Another update on this issue.
I have been working pretty relentlessly on this issue. On Friday I completed step #5 of my 7 step plan, which gives me great visibility into memory usage in our enterprise.
I noticed that despite all efforts, memory was still climbing. It was even climbing up on containers that are pretty much inactive at the moment (brand new customers)
Having this kind of information is a godsend, it allows one to test various theories.
I spent a bit of time thinking of the trend in the graph. It is constantly going up and totaly unrelated to traffic. This ruled out pg and redis as prime candidates (though clearly anything is possible). Which left me looking at other c extensions.
Previous profiling already excluded a managed leak, the number of objects in the Ruby heap was simply not growing. Number of large objects also not growing.

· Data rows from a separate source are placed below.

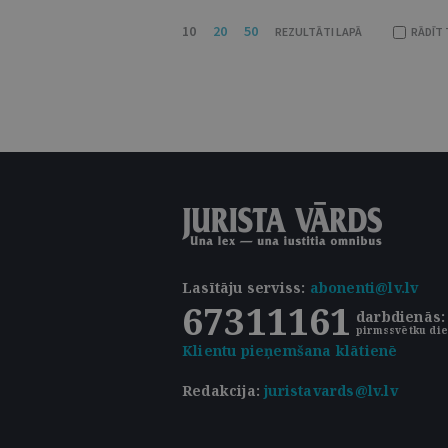
10
20
50
REZULTĀTI LAPĀ
RĀDĪT 
Lasītāju serviss
:
abonenti@lv.lv
67311161
darbdienās: 
pirmssvētku die
Klientu pieņemšana klātienē
Redakcija:
juristavards@lv.lv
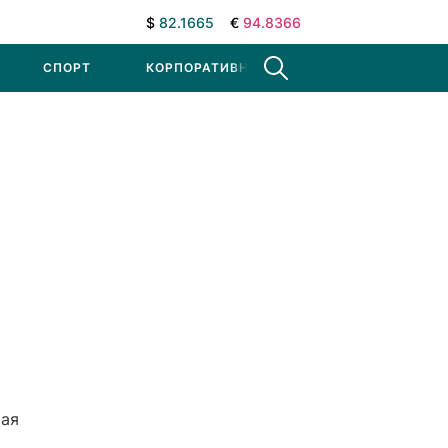
$
82.1665
€
94.8366
СПОРТ
КОРПОРАТИВНЫЕ НОВОСТИ
рая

So I thought about message_bus and the way it relies on EventMachine for 30 second polling and other bits and pieces.
I remembered I upgraded EventMachine recently.
Funny thing is that commit was all about limiting memory growth.

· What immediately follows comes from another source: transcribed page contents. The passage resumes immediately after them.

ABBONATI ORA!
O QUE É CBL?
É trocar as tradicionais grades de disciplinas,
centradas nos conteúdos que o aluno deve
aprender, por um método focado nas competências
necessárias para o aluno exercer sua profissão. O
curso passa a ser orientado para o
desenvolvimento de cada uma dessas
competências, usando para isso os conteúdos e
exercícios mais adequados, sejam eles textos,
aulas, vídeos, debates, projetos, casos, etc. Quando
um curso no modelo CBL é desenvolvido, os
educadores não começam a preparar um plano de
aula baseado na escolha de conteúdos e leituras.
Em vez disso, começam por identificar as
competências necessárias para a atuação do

Anyway, it appears there is a memory leak in the EventMachine gem, that was recently merged in by @tmm1.
So, I went back to that container set and upgraded one of the containers in the set to the latest version of EventMachine last night, just before I went to sleep.
In the morning I could see this picture:
So I am very cautiously optimistic here. I applied the fix to our code:
We are now deploying this to all our customers, then I will be watching memory for the next 24 hours.
If all looks good we will push a new beta tomorrow. If not, well, I will continue hunting this down.
EDIT a few hours later, this is looking like the real deal across our entire infrastructure.